WHAT IS BEING ASKED: In your copy, repeat each record exactly and include no pictures.

--- RECORDS FOR THIS TASK Enclosed Below ---

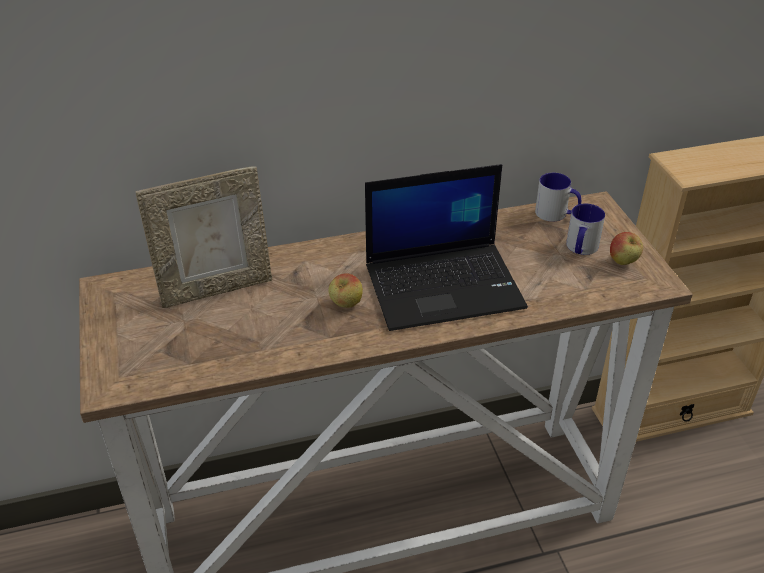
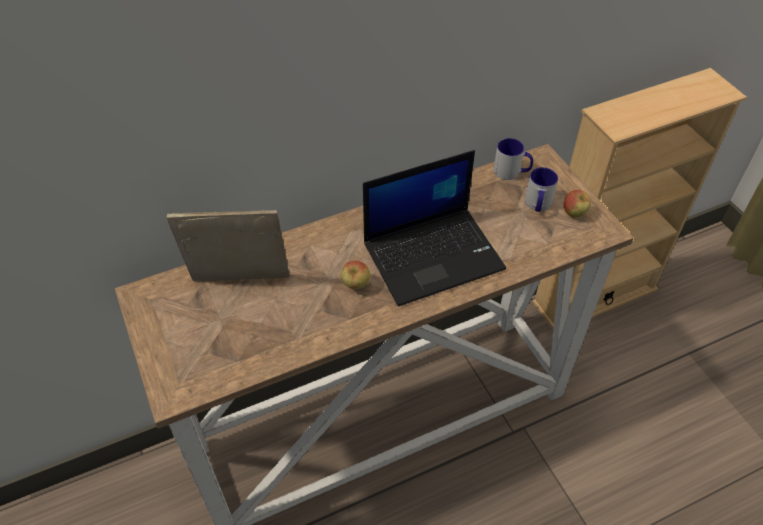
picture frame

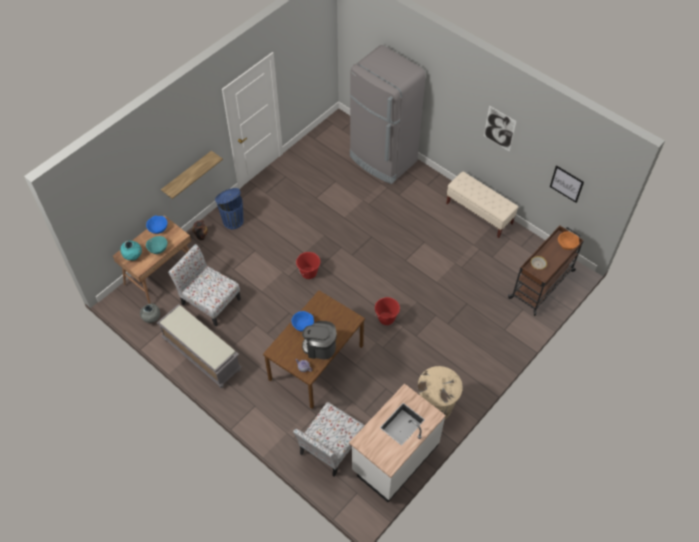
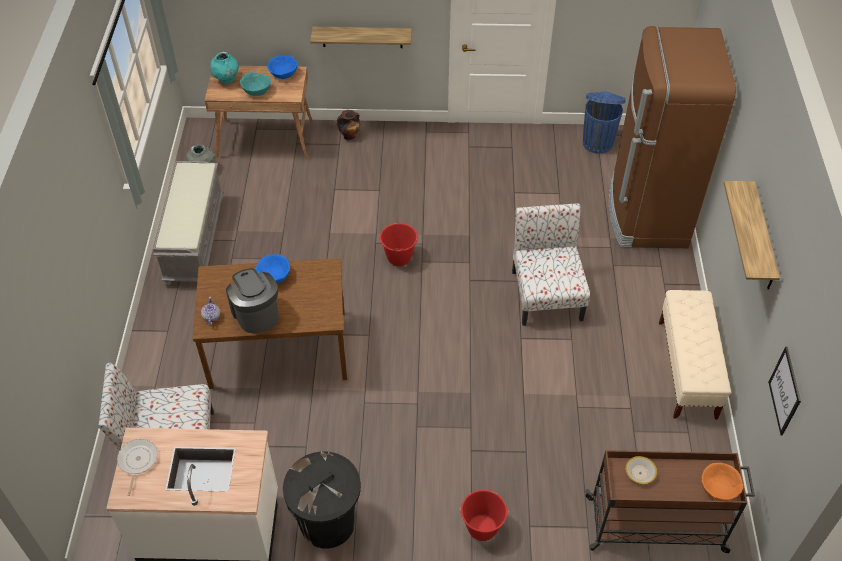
frying pan
black trash can
red bucket (2nd from left)
chair (2nd from left)
blue trash can
brown fridge
shelf (2nd from left)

--- End of Enclosed RECORDS FOR THIS TASK ---

SOLUTION:
picture frame

frying pan
black trash can
red bucket (2nd from left)
chair (2nd from left)
blue trash can
brown fridge
shelf (2nd from left)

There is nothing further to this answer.